* Exercise objective: Please copy exactly the lines that begin with the one containing "vfov_deg: 11.0" and end with the last line of the entries.

* Record set:
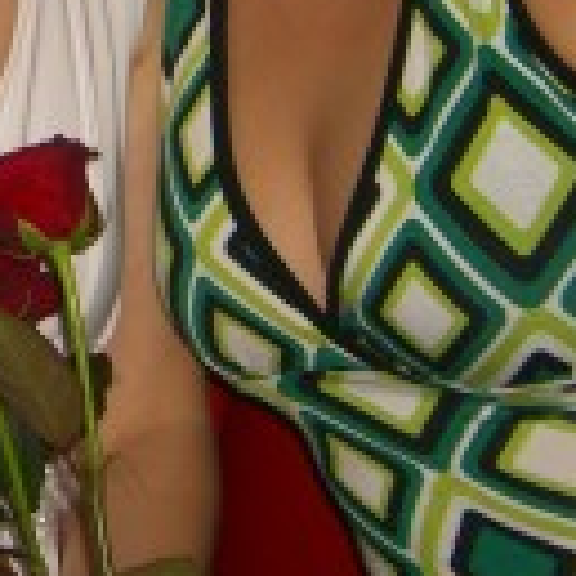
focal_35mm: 156
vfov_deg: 11.0
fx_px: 2937
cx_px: -147
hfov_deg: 11.0
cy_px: -63
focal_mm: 7.9
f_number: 2.8
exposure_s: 1/60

* Response below:
vfov_deg: 11.0
fx_px: 2937
cx_px: -147
hfov_deg: 11.0
cy_px: -63
focal_mm: 7.9
f_number: 2.8
exposure_s: 1/60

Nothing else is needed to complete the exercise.